▸ **Work request**
Without including any picture, copy the entries that follow word for word.

Stored data:

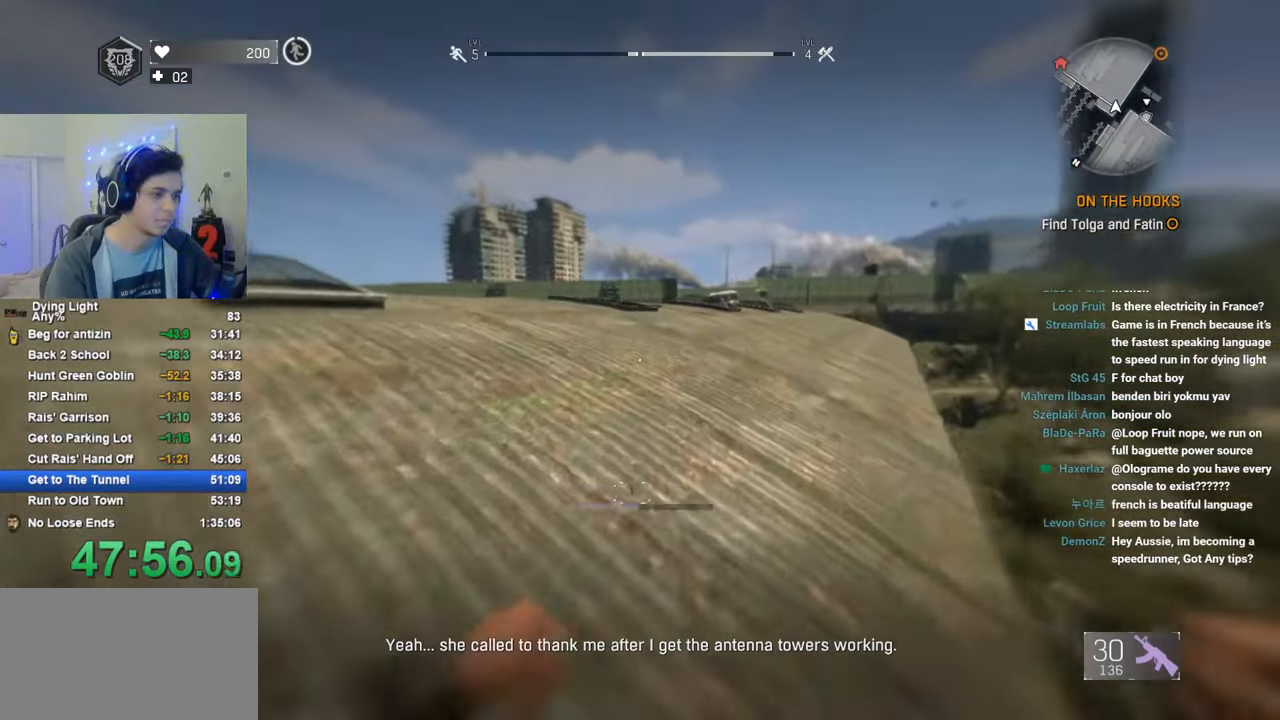
{"keys": ["shift", "w"], "mouse": [], "mouse_move": "still", "events": []}
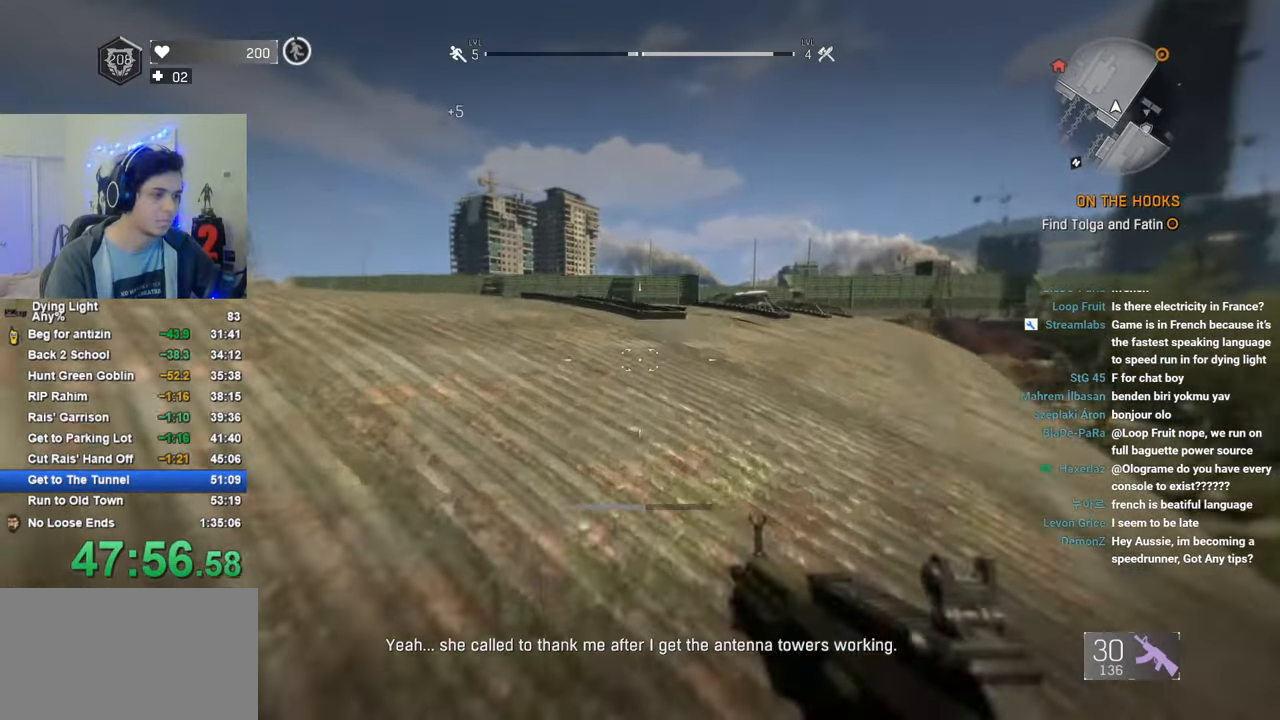
{"keys": ["shift", "w"], "mouse": [], "mouse_move": "still", "events": []}
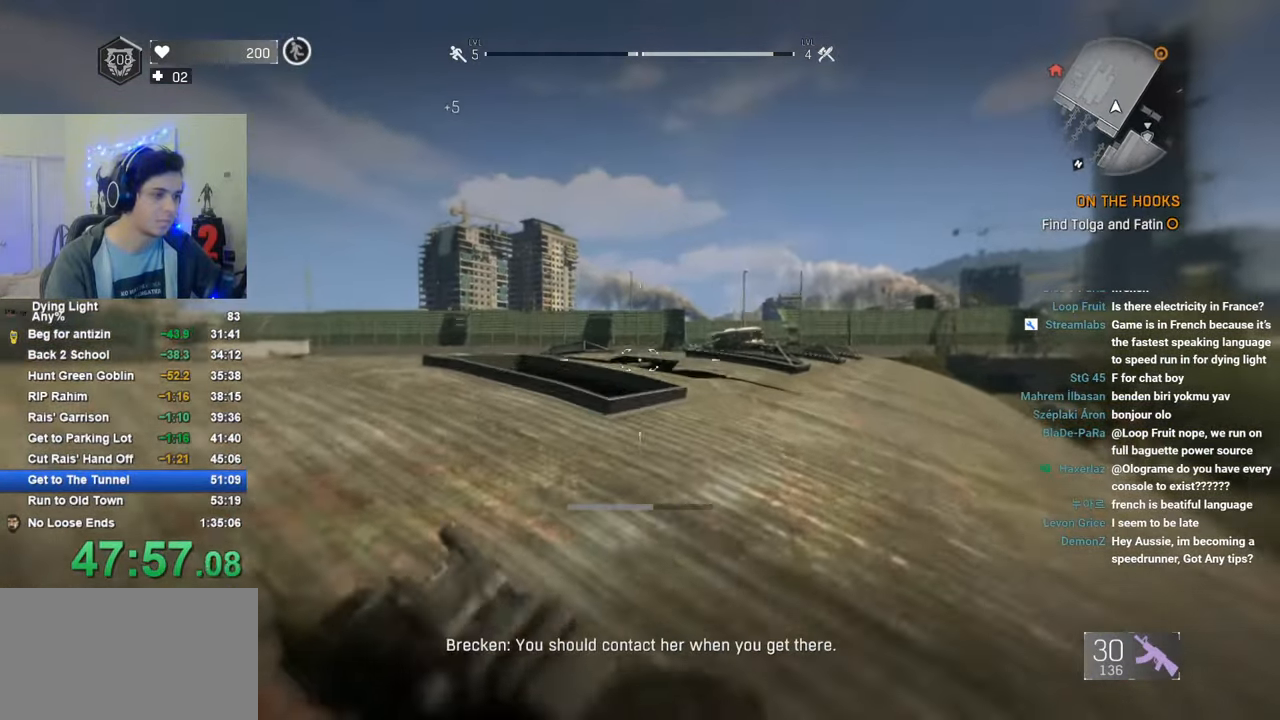
{"keys": ["shift", "w"], "mouse": [], "mouse_move": "still", "events": []}
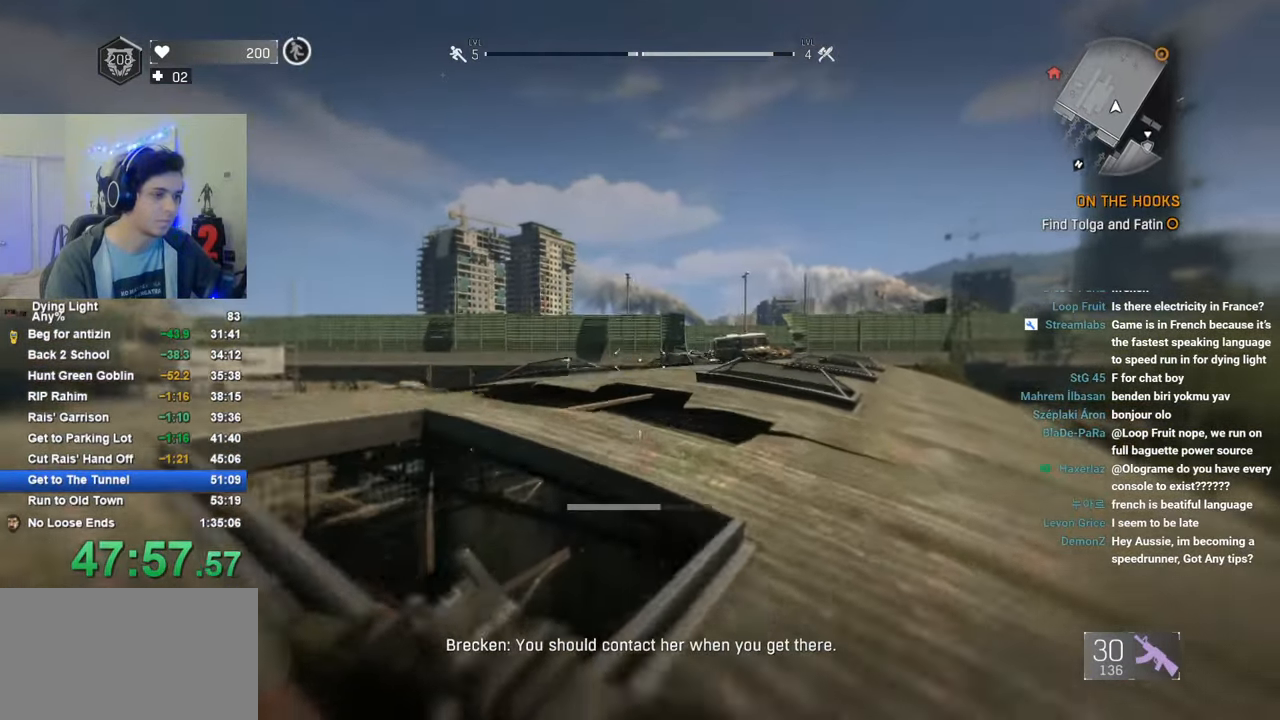
{"keys": ["shift", "w"], "mouse": [], "mouse_move": "left", "events": [[66, "space", "down"], [250, "space", "up"]]}
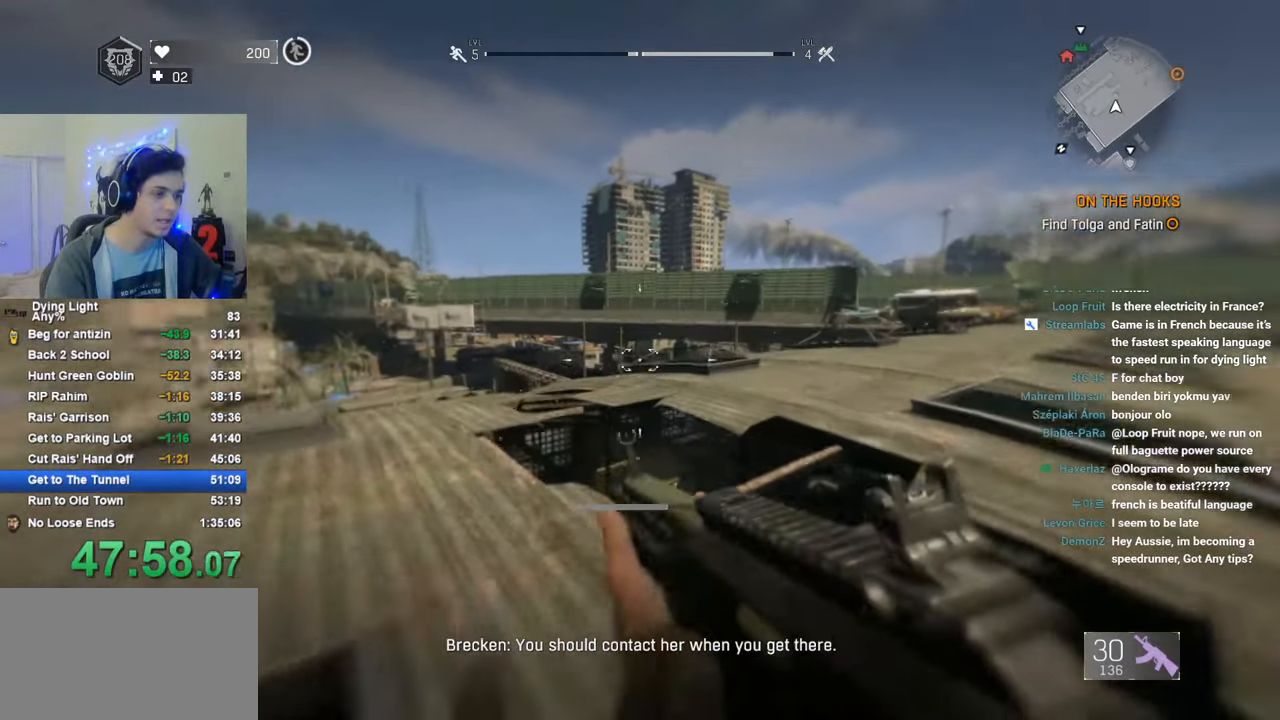
{"keys": ["shift", "w"], "mouse": [], "mouse_move": "still", "events": [[300, "space", "down"], [400, "space", "up"]]}
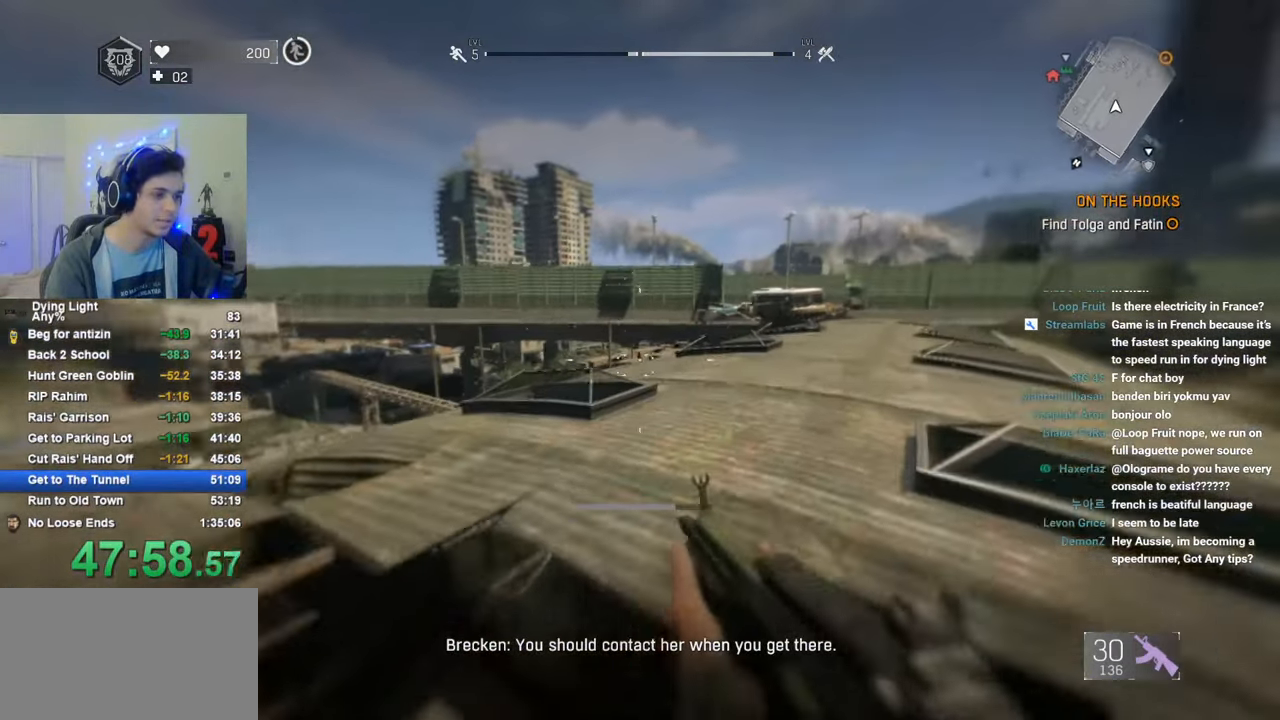
{"keys": ["shift", "w"], "mouse": [], "mouse_move": "still", "events": []}
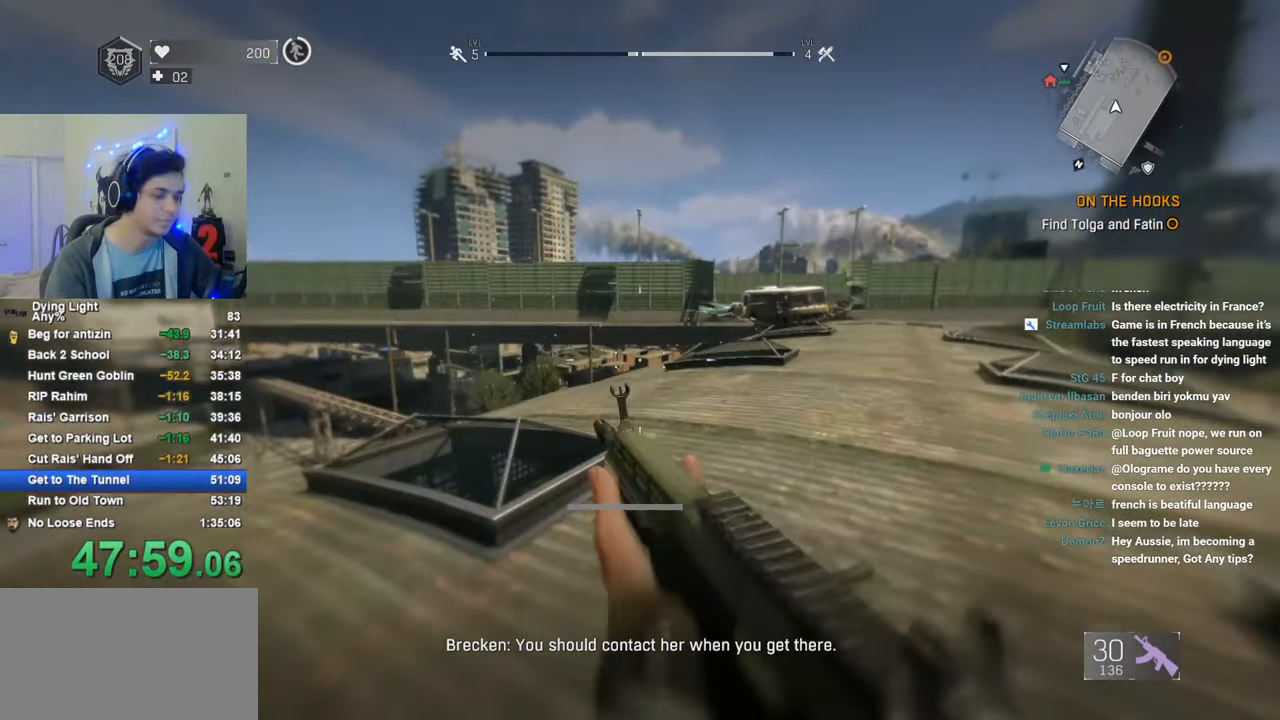
{"keys": ["shift", "w"], "mouse": [], "mouse_move": "still", "events": [[200, "q", "down"], [333, "q", "up"]]}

▸ **Response area**
{"keys": ["shift", "w"], "mouse": [], "mouse_move": "still", "events": []}
{"keys": ["shift", "w"], "mouse": [], "mouse_move": "still", "events": []}
{"keys": ["shift", "w"], "mouse": [], "mouse_move": "still", "events": []}
{"keys": ["shift", "w"], "mouse": [], "mouse_move": "left", "events": [[66, "space", "down"], [250, "space", "up"]]}
{"keys": ["shift", "w"], "mouse": [], "mouse_move": "still", "events": [[300, "space", "down"], [400, "space", "up"]]}
{"keys": ["shift", "w"], "mouse": [], "mouse_move": "still", "events": []}
{"keys": ["shift", "w"], "mouse": [], "mouse_move": "still", "events": [[200, "q", "down"], [333, "q", "up"]]}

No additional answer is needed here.